What's a harried computer user to do?
The answer: Use a service designed to warm you whenever your browser stumbles in dangerous territory. The best known and most respected service of this kind is the Web of Trust. It's free and available for all major Web browsers -- Firefox, Internet Explorer, Safari and Chrome -- and the three kinds of personal computers -- Windows PCs, Macs and Linux PCs.
The Web of Trust rates websites on the basis of reports from millions of users. This practically guarantees that grudge reports and mistaken judgments are balanced out by accurate ratings. WOT, as it is often called, gives all websites a chance to clear their names if mistakes in ratings make it through the vetting process.

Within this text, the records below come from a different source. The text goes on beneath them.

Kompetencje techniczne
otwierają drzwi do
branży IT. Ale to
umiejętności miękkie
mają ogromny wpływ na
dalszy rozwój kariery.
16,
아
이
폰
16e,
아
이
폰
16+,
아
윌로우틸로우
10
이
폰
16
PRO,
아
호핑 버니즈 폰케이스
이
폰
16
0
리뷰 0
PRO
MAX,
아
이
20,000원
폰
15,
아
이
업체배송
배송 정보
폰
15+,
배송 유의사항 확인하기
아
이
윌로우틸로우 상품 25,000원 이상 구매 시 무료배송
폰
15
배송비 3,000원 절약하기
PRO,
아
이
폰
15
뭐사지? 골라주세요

The Web of Trust places red circles next to any links to suspicious sites and will, optionally, place green circles next to safe ones. (I turn on the "green" option. It's nice to know what sites I go to have been checked out and found OK.)
WOT operates through a small program that runs with your Web browser, called a plug-in or extension. It installs itself without any geeky manipulations.

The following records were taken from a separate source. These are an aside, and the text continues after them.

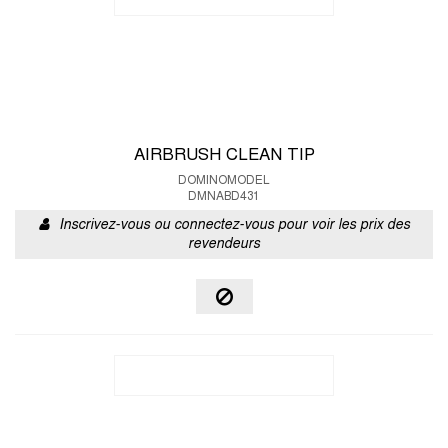
AIRBRUSH CLEAN TIP
DOMINOMODEL
DMNABD431
Inscrivez-vous ou connectez-vous pour voir les prix des
revendeurs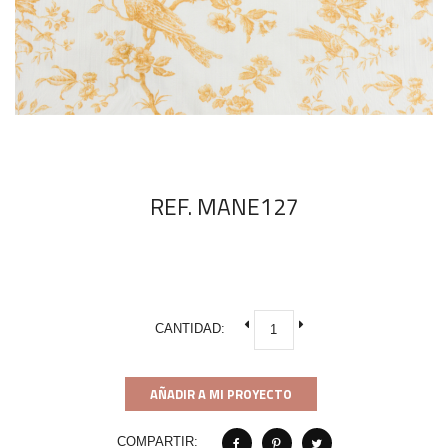
REF. MANE127
CANTIDAD:
AÑADIR A MI PROYECTO
COMPARTIR:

To get the Web of Trust add-on for your browser, go to mywot.com.
As you can imagine, the bad guys don't like the Web of Trust at all, and they are always trying to divert browsers from going to the real Web of Trust site. Be sure you go to the site listed here; don't just use a Google search for "Web of Trust." (I experimented and found many bogus results one day while I was checking to see if the bad guys -- the cretins who can't find honest employment -- were trying to mess things up, and they were indeed.)
You probably already know that some companies that make Internet safety software, such as McAfee, have what they say are similar services. Browsers sometimes even have warning software built in.

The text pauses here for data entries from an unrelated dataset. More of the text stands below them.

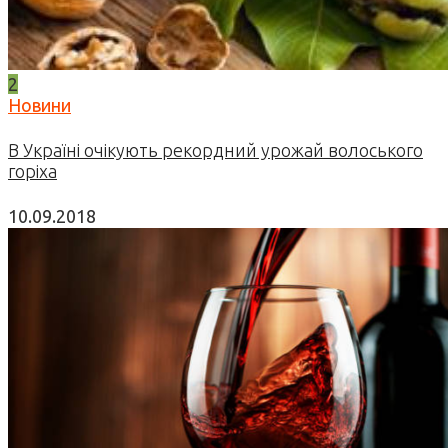
2
Новини
В Україні очікують рекордний урожай волоського
горіха
10.09.2018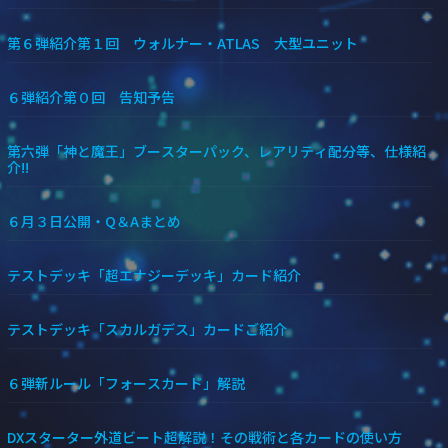
第６弾紹介第１回 ウォルナー・ATLAS 大型ユニット
６弾紹介第０回 告知予告
第六弾「神と魔王」ブースターパック、レアリティ配分等、仕様紹
介!!
６月３日公開・Q＆Aまとめ
テストデッキ「超エナジーデッキ」カード紹介
テストデッキ「スカルガデス」カードご紹介
６弾新ルール「フォースカード」解説
DXスターター外道ビート超解説！その戦術と各カードの使い方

But stay clear of stuff like that. There's no way of knowing if it is reliable. The Web of Trust is a much better deal.
A final note: Sadly, if you search hard enough, you'll find incredible assertions about the honesty -- the lack of honesty, to be clear -- of the Web of Trust. These claims are ridiculous. People with nothing better to do and a turnip for a brain can invent anything they want. Ignore them.